PROBLEM DETAILS:
Copy out every line of the records below, keeping each character, space, and line break unchanged.

RECORDS FOR THE TASK:

————————

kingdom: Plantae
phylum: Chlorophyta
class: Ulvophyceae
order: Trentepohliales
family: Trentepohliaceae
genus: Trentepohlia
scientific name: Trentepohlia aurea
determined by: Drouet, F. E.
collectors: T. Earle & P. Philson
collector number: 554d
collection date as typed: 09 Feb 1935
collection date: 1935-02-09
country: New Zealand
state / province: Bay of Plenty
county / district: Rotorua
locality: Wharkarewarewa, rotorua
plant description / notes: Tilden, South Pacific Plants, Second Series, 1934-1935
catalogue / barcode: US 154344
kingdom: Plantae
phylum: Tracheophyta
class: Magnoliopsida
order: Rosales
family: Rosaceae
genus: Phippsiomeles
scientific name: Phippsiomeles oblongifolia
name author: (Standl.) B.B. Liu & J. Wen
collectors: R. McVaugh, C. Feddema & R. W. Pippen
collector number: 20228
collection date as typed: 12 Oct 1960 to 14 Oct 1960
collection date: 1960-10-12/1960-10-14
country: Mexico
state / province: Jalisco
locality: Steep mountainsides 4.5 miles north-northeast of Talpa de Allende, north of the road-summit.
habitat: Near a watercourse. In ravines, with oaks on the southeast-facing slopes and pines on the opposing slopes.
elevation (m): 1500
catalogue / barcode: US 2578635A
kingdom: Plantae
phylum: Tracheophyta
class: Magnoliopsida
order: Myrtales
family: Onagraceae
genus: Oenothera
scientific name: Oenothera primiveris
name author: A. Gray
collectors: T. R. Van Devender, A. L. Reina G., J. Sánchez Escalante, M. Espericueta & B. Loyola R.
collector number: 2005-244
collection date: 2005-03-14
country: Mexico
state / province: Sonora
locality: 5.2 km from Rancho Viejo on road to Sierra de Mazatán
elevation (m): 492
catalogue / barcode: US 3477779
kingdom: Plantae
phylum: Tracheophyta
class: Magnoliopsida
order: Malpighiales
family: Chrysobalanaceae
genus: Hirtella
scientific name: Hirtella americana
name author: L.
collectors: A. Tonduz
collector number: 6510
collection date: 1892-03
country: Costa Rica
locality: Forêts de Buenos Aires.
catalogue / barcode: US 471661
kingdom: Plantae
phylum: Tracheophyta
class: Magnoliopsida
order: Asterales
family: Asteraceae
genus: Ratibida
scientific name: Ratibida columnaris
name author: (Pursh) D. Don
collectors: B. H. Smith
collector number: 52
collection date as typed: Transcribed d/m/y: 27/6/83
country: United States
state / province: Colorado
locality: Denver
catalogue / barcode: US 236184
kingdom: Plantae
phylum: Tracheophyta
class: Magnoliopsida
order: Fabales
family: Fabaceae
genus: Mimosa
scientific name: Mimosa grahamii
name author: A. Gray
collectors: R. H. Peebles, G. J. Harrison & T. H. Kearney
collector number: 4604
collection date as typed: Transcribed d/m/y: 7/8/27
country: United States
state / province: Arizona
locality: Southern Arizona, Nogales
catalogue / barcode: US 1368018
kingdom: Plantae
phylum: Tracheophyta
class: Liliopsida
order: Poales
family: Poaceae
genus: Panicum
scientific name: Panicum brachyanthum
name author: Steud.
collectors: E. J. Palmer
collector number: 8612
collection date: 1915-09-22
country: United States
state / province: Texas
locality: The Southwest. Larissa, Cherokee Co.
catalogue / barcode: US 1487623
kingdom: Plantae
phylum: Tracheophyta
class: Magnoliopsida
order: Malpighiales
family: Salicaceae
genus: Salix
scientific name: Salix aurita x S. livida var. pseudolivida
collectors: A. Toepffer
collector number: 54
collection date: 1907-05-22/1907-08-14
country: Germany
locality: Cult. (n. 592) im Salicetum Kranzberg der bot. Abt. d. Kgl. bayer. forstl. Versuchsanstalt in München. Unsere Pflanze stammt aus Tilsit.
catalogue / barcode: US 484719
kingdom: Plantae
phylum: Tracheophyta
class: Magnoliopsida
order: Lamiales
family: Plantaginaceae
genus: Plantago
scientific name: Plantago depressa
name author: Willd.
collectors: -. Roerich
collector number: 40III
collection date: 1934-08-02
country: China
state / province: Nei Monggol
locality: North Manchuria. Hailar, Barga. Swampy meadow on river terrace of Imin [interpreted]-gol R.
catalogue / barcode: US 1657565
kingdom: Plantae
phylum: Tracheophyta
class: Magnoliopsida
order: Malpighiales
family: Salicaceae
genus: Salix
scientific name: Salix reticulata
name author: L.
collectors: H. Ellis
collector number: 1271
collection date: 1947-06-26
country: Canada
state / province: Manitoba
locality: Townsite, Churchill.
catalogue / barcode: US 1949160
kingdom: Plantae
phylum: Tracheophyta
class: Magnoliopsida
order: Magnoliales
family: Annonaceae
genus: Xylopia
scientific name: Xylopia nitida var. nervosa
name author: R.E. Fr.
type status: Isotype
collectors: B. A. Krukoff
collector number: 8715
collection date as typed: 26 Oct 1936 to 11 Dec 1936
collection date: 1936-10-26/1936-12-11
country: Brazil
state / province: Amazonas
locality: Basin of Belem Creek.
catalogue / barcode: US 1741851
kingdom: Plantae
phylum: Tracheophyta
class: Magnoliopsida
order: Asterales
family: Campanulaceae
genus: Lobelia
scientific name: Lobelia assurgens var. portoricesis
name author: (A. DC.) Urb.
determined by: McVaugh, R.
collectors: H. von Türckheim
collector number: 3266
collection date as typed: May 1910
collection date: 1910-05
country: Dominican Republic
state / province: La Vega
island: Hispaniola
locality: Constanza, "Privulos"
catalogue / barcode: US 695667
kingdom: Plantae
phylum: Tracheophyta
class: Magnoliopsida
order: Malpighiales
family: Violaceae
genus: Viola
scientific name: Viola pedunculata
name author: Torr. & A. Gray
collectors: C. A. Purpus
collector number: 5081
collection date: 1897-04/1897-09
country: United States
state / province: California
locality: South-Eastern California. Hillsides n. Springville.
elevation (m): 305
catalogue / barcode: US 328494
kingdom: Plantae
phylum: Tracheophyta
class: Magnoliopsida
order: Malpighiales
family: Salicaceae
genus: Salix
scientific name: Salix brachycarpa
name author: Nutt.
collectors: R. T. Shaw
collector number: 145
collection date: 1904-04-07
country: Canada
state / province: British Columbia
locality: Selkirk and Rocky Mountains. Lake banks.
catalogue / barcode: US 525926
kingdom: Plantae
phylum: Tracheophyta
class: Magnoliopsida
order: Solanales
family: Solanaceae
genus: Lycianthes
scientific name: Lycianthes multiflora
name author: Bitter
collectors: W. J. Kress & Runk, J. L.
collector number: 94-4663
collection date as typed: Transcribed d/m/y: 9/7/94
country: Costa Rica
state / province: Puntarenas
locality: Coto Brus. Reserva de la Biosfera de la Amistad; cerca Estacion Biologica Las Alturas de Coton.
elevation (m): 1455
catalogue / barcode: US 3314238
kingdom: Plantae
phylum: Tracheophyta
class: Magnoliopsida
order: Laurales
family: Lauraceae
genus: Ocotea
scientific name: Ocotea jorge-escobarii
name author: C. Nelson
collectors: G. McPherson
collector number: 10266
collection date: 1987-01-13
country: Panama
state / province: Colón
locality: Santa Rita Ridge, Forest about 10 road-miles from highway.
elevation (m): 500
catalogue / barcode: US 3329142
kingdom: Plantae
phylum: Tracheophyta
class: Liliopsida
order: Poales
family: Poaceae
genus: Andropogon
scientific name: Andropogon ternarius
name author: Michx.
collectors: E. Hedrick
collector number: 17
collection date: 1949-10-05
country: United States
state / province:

————————

EXERCISE SOLUTION:
kingdom: Plantae
phylum: Chlorophyta
class: Ulvophyceae
order: Trentepohliales
family: Trentepohliaceae
genus: Trentepohlia
scientific name: Trentepohlia aurea
determined by: Drouet, F. E.
collectors: T. Earle & P. Philson
collector number: 554d
collection date as typed: 09 Feb 1935
collection date: 1935-02-09
country: New Zealand
state / province: Bay of Plenty
county / district: Rotorua
locality: Wharkarewarewa, rotorua
plant description / notes: Tilden, South Pacific Plants, Second Series, 1934-1935
catalogue / barcode: US 154344
kingdom: Plantae
phylum: Tracheophyta
class: Magnoliopsida
order: Rosales
family: Rosaceae
genus: Phippsiomeles
scientific name: Phippsiomeles oblongifolia
name author: (Standl.) B.B. Liu & J. Wen
collectors: R. McVaugh, C. Feddema & R. W. Pippen
collector number: 20228
collection date as typed: 12 Oct 1960 to 14 Oct 1960
collection date: 1960-10-12/1960-10-14
country: Mexico
state / province: Jalisco
locality: Steep mountainsides 4.5 miles north-northeast of Talpa de Allende, north of the road-summit.
habitat: Near a watercourse. In ravines, with oaks on the southeast-facing slopes and pines on the opposing slopes.
elevation (m): 1500
catalogue / barcode: US 2578635A
kingdom: Plantae
phylum: Tracheophyta
class: Magnoliopsida
order: Myrtales
family: Onagraceae
genus: Oenothera
scientific name: Oenothera primiveris
name author: A. Gray
collectors: T. R. Van Devender, A. L. Reina G., J. Sánchez Escalante, M. Espericueta & B. Loyola R.
collector number: 2005-244
collection date: 2005-03-14
country: Mexico
state / province: Sonora
locality: 5.2 km from Rancho Viejo on road to Sierra de Mazatán
elevation (m): 492
catalogue / barcode: US 3477779
kingdom: Plantae
phylum: Tracheophyta
class: Magnoliopsida
order: Malpighiales
family: Chrysobalanaceae
genus: Hirtella
scientific name: Hirtella americana
name author: L.
collectors: A. Tonduz
collector number: 6510
collection date: 1892-03
country: Costa Rica
locality: Forêts de Buenos Aires.
catalogue / barcode: US 471661
kingdom: Plantae
phylum: Tracheophyta
class: Magnoliopsida
order: Asterales
family: Asteraceae
genus: Ratibida
scientific name: Ratibida columnaris
name author: (Pursh) D. Don
collectors: B. H. Smith
collector number: 52
collection date as typed: Transcribed d/m/y: 27/6/83
country: United States
state / province: Colorado
locality: Denver
catalogue / barcode: US 236184
kingdom: Plantae
phylum: Tracheophyta
class: Magnoliopsida
order: Fabales
family: Fabaceae
genus: Mimosa
scientific name: Mimosa grahamii
name author: A. Gray
collectors: R. H. Peebles, G. J. Harrison & T. H. Kearney
collector number: 4604
collection date as typed: Transcribed d/m/y: 7/8/27
country: United States
state / province: Arizona
locality: Southern Arizona, Nogales
catalogue / barcode: US 1368018
kingdom: Plantae
phylum: Tracheophyta
class: Liliopsida
order: Poales
family: Poaceae
genus: Panicum
scientific name: Panicum brachyanthum
name author: Steud.
collectors: E. J. Palmer
collector number: 8612
collection date: 1915-09-22
country: United States
state / province: Texas
locality: The Southwest. Larissa, Cherokee Co.
catalogue / barcode: US 1487623
kingdom: Plantae
phylum: Tracheophyta
class: Magnoliopsida
order: Malpighiales
family: Salicaceae
genus: Salix
scientific name: Salix aurita x S. livida var. pseudolivida
collectors: A. Toepffer
collector number: 54
collection date: 1907-05-22/1907-08-14
country: Germany
locality: Cult. (n. 592) im Salicetum Kranzberg der bot. Abt. d. Kgl. bayer. forstl. Versuchsanstalt in München. Unsere Pflanze stammt aus Tilsit.
catalogue / barcode: US 484719
kingdom: Plantae
phylum: Tracheophyta
class: Magnoliopsida
order: Lamiales
family: Plantaginaceae
genus: Plantago
scientific name: Plantago depressa
name author: Willd.
collectors: -. Roerich
collector number: 40III
collection date: 1934-08-02
country: China
state / province: Nei Monggol
locality: North Manchuria. Hailar, Barga. Swampy meadow on river terrace of Imin [interpreted]-gol R.
catalogue / barcode: US 1657565
kingdom: Plantae
phylum: Tracheophyta
class: Magnoliopsida
order: Malpighiales
family: Salicaceae
genus: Salix
scientific name: Salix reticulata
name author: L.
collectors: H. Ellis
collector number: 1271
collection date: 1947-06-26
country: Canada
state / province: Manitoba
locality: Townsite, Churchill.
catalogue / barcode: US 1949160
kingdom: Plantae
phylum: Tracheophyta
class: Magnoliopsida
order: Magnoliales
family: Annonaceae
genus: Xylopia
scientific name: Xylopia nitida var. nervosa
name author: R.E. Fr.
type status: Isotype
collectors: B. A. Krukoff
collector number: 8715
collection date as typed: 26 Oct 1936 to 11 Dec 1936
collection date: 1936-10-26/1936-12-11
country: Brazil
state / province: Amazonas
locality: Basin of Belem Creek.
catalogue / barcode: US 1741851
kingdom: Plantae
phylum: Tracheophyta
class: Magnoliopsida
order: Asterales
family: Campanulaceae
genus: Lobelia
scientific name: Lobelia assurgens var. portoricesis
name author: (A. DC.) Urb.
determined by: McVaugh, R.
collectors: H. von Türckheim
collector number: 3266
collection date as typed: May 1910
collection date: 1910-05
country: Dominican Republic
state / province: La Vega
island: Hispaniola
locality: Constanza, "Privulos"
catalogue / barcode: US 695667
kingdom: Plantae
phylum: Tracheophyta
class: Magnoliopsida
order: Malpighiales
family: Violaceae
genus: Viola
scientific name: Viola pedunculata
name author: Torr. & A. Gray
collectors: C. A. Purpus
collector number: 5081
collection date: 1897-04/1897-09
country: United States
state / province: California
locality: South-Eastern California. Hillsides n. Springville.
elevation (m): 305
catalogue / barcode: US 328494
kingdom: Plantae
phylum: Tracheophyta
class: Magnoliopsida
order: Malpighiales
family: Salicaceae
genus: Salix
scientific name: Salix brachycarpa
name author: Nutt.
collectors: R. T. Shaw
collector number: 145
collection date: 1904-04-07
country: Canada
state / province: British Columbia
locality: Selkirk and Rocky Mountains. Lake banks.
catalogue / barcode: US 525926
kingdom: Plantae
phylum: Tracheophyta
class: Magnoliopsida
order: Solanales
family: Solanaceae
genus: Lycianthes
scientific name: Lycianthes multiflora
name author: Bitter
collectors: W. J. Kress & Runk, J. L.
collector number: 94-4663
collection date as typed: Transcribed d/m/y: 9/7/94
country: Costa Rica
state / province: Puntarenas
locality: Coto Brus. Reserva de la Biosfera de la Amistad; cerca Estacion Biologica Las Alturas de Coton.
elevation (m): 1455
catalogue / barcode: US 3314238
kingdom: Plantae
phylum: Tracheophyta
class: Magnoliopsida
order: Laurales
family: Lauraceae
genus: Ocotea
scientific name: Ocotea jorge-escobarii
name author: C. Nelson
collectors: G. McPherson
collector number: 10266
collection date: 1987-01-13
country: Panama
state / province: Colón
locality: Santa Rita Ridge, Forest about 10 road-miles from highway.
elevation (m): 500
catalogue / barcode: US 3329142
kingdom: Plantae
phylum: Tracheophyta
class: Liliopsida
order: Poales
family: Poaceae
genus: Andropogon
scientific name: Andropogon ternarius
name author: Michx.
collectors: E. Hedrick
collector number: 17
collection date: 1949-10-05
country: United States
state / province:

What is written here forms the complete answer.